# What possible model?



## F.P. (Jul 26, 2005)

Help... I am trying to buy a Colnago steel frame and fork from a person on Craigslist. He doesn't know the model name and has no pics. What he tells me is it's Columbus steel, a pro-model frame, he had 9 speed Campy on it, and has owned it for ten years. He says it is not a Master. What possible model could it be? How can I direct this person in indentfying the model? It's out of town, so I cant just go take a look at it. It's a low price, $300 for frame and fork. Maybe a "too good to be true?" Thanks for you help.


----------



## F.P. (Jul 26, 2005)

*more info...*

I have some photos but for some reason I am unable to post them here. I have compared the head tube lugs and fork crown and it looks to be a Super frame and fork. It has been painted a solid color (no decals) and no chrome is shown. If it is a Super re-spaced to 130 is $300 a fair price? Thanks.


----------



## toonraid (Sep 19, 2006)

Walk away - there is plenty out there that maybe a little more but atleast have the original color which I think is a must.


----------



## F.P. (Jul 26, 2005)

*Thanks...*

I walked away from it. Once I realized it was such an old frame I lost the "warm fuzzy" feeling. It would/could be a decent fixie for somebody. Not me, I've already got that covered. The search continues....


----------

**WHAT TO DO**
A: How would you render this sentence from the Colnago thread in Spanish: "It has been painted a solid color (no decals) and no chrome is shown."
B: In the Colnago thread, what price is being asked for the frame and fork?
The rows that come after the Colnago thread are separate material and have no connection to it.

**RECORDED DATA**

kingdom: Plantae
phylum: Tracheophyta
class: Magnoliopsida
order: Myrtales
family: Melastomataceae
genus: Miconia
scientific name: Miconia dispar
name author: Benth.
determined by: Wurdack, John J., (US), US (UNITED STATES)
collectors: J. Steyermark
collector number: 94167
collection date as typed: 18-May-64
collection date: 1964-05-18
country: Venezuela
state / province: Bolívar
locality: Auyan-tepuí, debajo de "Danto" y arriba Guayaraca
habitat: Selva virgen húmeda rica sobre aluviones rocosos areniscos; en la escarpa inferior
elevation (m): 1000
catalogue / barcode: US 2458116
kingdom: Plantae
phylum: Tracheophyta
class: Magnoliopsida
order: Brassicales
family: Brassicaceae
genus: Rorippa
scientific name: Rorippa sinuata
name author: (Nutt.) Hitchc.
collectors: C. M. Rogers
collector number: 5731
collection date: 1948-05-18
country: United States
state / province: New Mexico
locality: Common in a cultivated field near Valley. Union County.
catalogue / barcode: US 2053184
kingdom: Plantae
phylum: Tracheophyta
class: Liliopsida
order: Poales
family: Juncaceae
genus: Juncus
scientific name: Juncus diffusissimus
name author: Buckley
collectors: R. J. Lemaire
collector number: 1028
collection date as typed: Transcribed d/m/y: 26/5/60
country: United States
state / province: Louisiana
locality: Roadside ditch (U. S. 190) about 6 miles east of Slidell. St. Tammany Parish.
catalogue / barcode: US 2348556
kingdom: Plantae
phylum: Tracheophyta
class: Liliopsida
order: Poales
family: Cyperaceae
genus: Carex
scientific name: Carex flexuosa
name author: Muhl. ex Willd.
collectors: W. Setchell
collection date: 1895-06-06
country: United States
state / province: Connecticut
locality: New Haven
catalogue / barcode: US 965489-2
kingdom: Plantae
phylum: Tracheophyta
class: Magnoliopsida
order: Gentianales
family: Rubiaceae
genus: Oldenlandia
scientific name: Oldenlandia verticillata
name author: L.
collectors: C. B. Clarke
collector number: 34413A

**RESPONSES TO THE TASKS**
A: Ha sido pintado de un color sólido (sin calcomanías) y no se ve nada de cromo.

B: $300 for the frame and fork.